Andris Nelsons seems to be working his way through the Bruckner symphonies slowly but surely. He has already performed the Third Symphony with the City of Birmingham Symphony, and the Sixth with other orchestras, but an earlier plan to tackle the Seventh in the Symphony Hall had to be postponed because of the birth of his daughter. Nelsons reprogrammed it for this concert in his final season as the CBSO’s music director, however, and the result was as thoughtful and distinctive as everything he conducts.
The doors to the reverberation chamber behind the orchestra had been opened as wide as possible for the performance, and though that did not create the kind of cathedral acoustic that permeates so much of Bruckner’s symphonic thinking, it was enough to give a delicate colour to the work’s silences and to extend the effect of its cadences. Generally, though, Nelsons kept things airy and transparent; it was clear from the veiled lightness of the strings at the start of the work that this was not going to be heavyweight, minatory Bruckner, but something much more athletic, direct and texturally interesting.

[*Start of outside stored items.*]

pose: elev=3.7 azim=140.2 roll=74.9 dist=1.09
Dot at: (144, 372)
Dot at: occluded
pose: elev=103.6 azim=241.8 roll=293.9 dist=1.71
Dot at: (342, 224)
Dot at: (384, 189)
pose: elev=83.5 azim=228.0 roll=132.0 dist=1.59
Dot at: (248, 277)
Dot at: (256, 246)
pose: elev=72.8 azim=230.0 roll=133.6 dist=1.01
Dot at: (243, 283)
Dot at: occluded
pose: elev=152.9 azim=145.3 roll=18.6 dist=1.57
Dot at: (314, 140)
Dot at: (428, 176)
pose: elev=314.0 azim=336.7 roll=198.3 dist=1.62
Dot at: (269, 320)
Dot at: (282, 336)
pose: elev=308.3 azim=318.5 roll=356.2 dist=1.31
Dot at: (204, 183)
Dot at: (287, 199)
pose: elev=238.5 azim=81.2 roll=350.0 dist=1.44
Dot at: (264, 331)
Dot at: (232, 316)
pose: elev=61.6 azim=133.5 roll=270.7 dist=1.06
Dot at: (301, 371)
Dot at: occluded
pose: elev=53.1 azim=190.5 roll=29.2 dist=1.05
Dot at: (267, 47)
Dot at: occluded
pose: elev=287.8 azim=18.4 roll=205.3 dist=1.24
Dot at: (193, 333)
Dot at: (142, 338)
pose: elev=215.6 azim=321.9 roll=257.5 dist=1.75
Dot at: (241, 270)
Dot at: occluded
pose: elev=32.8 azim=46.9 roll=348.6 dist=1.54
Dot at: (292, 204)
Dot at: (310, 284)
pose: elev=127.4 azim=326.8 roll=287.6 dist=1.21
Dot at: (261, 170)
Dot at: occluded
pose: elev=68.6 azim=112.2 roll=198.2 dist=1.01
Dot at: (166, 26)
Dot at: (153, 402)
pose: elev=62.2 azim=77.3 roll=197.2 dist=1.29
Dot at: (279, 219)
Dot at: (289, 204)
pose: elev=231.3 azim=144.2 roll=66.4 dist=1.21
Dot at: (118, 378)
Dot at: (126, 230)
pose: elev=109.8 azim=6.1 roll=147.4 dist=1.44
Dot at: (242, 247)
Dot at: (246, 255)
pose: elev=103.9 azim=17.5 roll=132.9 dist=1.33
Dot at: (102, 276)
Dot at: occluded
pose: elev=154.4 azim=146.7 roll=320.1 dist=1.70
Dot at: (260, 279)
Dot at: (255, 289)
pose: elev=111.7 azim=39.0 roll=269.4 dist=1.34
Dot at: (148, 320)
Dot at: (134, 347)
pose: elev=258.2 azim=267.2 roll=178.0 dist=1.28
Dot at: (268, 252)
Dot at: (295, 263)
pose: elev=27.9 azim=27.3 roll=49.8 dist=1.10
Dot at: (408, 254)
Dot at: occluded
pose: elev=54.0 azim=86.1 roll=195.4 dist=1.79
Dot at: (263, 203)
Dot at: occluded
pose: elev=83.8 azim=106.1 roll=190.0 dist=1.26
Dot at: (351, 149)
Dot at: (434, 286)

If anything the rhetoric was underplayed: the close of the first movement was not the brassy triumph some conductors make of it, but more measured and provisional, and even the shattering climax of the slow movement and the reconciliation of the finale kept something in reserve.
In some ways, too, the symphony had been upstaged by Schumann’s Piano Concerto, with Stephen Hough as soloist, before it. That had been a performance of such startling freshness and clarity that one of the most familiar of all 19th-century piano concertos seemed totally reimagined, with the sweep and vigour supplied by Nelsons and the orchestra as the perfect foil to Hough’s cool brilliance.